Metin →
Hasan Kundakçı Lice baskınını anlattı
Abone olTuğgeneral Bahtiyar Aydın'ın öldürülmesiyle ilgili açılan dava, Lice'de yaşananları 20 yıl sonra yeniden gündeme getirdi.
İddianamede geçen "ölü terörist yoktu" iddiasına çatışma alanına
giden Hasan Kundakçı, "Orada, hiçbir ölü terörist görmedim.
Ama birkaç teröristin vurulduğunu sanıyorum." diye cevap
verdi.
Diyarbakır Cumhuriyet Savcılığı hazırladığı iddianamesinde Lice baskınının hayal olduğuna ve Aydın'ın 'içeri'den vurulduğuna işaret ediyor.
İddianamede Bahtiyar Paşa'nın dönemin Asayiş Kolordu Komutanı Hasan Kundakçı ve yardımcısı İlker Başbuğ tarafından çatışma alanına gönderildiği ifade ediliyor.
Bahtiyar Aydın'ın ölümüyle ilgili iddianamenin ardından tekrar
gündeme gelen emekli korgeneral Hasan Kundakçı Türkiye nden Melik
Duvaklı'ya konuştu. İşte :
İddianamede çatışmanın tamamen kurgu olduğu anlatılıyor.
Siz ise kitabınızda çatışmaya bizzat iştirak ettiğinizi
belirtiyorsunuz. Ne düşünüyorsunuz?
Biz Eylül 1993'ten itibaren Diyarbakır kuzeyinde büyük bir
operasyon başlattık. Operasyon emrini de ben verdim. Bu operasyon
özellikle Şenyayla, Lice-Kulp, Dicle gibi bölgeleri kapsıyordu.
Bahtiyar Paşa'nın şehit olduğu haberini Şenyayla'ya giderken
telsizden aldım. Yanımda da yardımcım İlker Başbuğ vardı. Süratle o
bölgeye gittim. Ben Lice'ye ulaştığım zaman atışlar karşılıklı
devam ediyordu.
Bahtiyar Paşa'nın oraya gitme emrini sizin veya İlker
Başbuğ'un verdiği şeklindeki iddia için ne diyorsunuz?
Şimdi, operasyon onun birlikleri tarafından yapılıyor. Bahtiyar
Paşa elbette gidecek oraya. Operasyon nerdeyse birlik komutanı da
ordadır.
Sizin emir vermenize gerek yok mu?

Veri kümesi →
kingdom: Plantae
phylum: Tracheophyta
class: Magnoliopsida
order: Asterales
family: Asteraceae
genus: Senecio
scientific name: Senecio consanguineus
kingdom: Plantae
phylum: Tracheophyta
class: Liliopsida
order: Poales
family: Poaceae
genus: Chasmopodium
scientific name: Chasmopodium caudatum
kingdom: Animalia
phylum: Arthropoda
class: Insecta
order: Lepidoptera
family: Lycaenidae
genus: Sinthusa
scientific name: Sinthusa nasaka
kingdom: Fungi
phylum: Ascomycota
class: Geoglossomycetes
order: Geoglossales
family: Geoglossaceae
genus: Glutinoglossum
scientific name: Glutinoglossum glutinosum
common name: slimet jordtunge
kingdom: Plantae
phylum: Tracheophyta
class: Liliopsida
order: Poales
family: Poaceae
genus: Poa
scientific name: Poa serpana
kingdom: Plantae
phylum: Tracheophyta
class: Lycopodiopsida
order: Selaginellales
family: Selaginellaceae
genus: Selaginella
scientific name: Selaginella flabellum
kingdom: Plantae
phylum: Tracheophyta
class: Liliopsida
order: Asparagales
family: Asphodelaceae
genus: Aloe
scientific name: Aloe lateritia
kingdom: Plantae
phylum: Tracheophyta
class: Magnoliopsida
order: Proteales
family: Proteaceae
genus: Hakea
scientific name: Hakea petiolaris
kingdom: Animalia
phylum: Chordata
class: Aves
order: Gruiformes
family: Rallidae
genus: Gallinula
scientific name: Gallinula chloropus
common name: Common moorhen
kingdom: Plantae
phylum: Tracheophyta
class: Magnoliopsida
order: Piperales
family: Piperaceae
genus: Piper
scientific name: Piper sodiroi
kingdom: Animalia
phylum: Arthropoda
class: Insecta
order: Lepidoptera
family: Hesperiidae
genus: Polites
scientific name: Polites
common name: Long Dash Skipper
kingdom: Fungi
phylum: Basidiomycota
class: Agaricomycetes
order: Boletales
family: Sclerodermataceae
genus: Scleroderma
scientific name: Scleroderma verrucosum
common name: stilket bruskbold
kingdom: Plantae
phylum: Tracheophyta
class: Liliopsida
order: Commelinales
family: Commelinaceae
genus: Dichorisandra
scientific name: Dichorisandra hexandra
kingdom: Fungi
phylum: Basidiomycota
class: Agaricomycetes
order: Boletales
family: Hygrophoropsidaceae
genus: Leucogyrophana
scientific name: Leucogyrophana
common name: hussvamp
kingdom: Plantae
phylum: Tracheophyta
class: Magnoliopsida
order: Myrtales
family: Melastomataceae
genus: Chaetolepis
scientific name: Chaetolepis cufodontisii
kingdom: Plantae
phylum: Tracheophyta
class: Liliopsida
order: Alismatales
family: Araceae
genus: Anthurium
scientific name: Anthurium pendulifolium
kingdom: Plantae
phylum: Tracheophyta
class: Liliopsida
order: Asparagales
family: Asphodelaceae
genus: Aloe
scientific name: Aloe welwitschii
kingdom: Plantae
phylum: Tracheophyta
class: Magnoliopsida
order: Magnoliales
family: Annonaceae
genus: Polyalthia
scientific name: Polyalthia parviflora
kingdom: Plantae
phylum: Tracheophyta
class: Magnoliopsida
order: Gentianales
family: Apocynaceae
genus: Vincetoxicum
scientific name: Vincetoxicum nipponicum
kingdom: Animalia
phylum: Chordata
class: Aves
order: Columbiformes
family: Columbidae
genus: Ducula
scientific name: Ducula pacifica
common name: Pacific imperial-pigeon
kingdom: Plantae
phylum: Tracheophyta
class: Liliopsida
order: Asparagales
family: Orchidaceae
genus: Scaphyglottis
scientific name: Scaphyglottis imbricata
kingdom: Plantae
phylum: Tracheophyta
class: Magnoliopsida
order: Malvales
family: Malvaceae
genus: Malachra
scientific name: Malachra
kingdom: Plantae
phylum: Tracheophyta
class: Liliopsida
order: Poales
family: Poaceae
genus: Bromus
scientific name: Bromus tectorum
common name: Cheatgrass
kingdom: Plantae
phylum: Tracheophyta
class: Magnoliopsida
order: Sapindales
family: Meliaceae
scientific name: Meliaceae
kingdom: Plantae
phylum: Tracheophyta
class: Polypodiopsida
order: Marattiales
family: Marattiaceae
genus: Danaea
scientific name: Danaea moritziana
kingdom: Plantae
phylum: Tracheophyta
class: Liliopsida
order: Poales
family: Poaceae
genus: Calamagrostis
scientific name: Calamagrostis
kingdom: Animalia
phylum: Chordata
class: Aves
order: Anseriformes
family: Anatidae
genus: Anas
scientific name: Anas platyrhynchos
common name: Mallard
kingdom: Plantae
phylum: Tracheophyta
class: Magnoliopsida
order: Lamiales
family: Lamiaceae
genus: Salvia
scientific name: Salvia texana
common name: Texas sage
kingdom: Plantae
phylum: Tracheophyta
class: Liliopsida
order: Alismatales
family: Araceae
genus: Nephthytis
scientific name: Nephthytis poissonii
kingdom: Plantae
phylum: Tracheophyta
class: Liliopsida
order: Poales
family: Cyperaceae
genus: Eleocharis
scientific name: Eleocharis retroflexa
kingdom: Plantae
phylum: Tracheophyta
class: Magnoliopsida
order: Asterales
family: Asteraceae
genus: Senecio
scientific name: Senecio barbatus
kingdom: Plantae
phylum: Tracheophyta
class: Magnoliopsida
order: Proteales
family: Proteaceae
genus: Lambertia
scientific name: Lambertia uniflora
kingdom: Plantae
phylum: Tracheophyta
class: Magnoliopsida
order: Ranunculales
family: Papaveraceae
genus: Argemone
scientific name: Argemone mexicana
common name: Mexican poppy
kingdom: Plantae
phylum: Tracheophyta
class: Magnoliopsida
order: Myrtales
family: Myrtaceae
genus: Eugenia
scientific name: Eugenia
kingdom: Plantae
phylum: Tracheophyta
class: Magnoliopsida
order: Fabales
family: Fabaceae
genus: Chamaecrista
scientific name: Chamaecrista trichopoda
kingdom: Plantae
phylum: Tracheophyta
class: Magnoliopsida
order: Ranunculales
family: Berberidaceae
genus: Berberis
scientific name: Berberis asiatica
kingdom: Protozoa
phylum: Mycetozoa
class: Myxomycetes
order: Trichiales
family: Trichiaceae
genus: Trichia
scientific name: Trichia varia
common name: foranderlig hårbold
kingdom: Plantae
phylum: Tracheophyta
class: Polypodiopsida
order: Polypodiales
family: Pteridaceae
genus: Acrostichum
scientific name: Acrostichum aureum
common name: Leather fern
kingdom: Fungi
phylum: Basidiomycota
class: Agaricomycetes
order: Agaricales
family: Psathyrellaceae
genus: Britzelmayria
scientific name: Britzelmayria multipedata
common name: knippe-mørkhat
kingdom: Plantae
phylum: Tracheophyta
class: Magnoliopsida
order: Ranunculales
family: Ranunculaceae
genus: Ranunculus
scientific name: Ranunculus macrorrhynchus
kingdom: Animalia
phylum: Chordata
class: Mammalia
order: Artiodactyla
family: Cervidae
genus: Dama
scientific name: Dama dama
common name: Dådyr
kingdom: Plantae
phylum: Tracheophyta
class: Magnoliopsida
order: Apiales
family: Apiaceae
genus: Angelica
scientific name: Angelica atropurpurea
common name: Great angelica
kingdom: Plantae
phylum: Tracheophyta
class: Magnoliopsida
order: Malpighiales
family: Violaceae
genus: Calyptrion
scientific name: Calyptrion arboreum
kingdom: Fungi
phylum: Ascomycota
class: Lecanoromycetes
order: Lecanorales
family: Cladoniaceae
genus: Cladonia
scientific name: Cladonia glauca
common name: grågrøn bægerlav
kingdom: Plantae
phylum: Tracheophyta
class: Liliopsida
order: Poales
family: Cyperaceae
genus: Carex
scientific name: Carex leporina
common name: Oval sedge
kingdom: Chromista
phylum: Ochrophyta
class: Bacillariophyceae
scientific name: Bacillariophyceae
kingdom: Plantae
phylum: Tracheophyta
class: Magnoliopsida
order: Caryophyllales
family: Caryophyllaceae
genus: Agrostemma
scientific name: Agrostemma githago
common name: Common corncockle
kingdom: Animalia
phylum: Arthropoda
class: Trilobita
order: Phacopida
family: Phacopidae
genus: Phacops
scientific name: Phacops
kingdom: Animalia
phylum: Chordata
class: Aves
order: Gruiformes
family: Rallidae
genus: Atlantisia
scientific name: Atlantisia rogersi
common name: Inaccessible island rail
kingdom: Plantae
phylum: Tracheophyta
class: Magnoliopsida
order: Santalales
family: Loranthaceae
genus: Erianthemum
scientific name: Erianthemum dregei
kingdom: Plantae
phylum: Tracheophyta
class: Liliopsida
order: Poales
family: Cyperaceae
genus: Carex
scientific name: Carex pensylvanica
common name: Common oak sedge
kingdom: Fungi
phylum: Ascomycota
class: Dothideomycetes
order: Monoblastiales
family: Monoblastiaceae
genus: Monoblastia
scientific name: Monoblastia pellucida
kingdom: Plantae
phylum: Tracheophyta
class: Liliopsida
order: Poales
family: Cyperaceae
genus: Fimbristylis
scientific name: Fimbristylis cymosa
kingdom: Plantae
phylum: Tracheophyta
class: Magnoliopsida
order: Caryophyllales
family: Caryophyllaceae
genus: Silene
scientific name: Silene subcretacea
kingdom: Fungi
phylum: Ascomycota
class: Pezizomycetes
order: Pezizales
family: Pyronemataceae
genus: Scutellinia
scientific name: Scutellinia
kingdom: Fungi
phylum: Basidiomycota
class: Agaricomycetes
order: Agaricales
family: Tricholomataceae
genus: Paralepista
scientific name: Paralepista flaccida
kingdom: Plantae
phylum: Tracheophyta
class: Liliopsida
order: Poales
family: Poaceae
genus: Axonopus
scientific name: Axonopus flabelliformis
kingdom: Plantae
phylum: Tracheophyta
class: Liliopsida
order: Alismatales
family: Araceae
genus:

Aşağıdakileri yapın →
1. Lice baskını metninden "Hasan Kundakçı Lice" ile başlayıp "yeniden gündeme getirdi." sözlerine kadar süren bölümü, hiçbir değişiklik yapmadan geri verin.
2. Lütfen Lice baskını metninde adı geçen kişileri sıralayın.

Verilen yanıtlar →
1.
Hasan Kundakçı Lice baskınını anlattı
Abone olTuğgeneral Bahtiyar Aydın'ın öldürülmesiyle ilgili açılan dava, Lice'de yaşananları 20 yıl sonra yeniden gündeme getirdi.

2. Hasan Kundakçı, Bahtiyar Aydın, İlker Başbuğ, Melik Duvaklı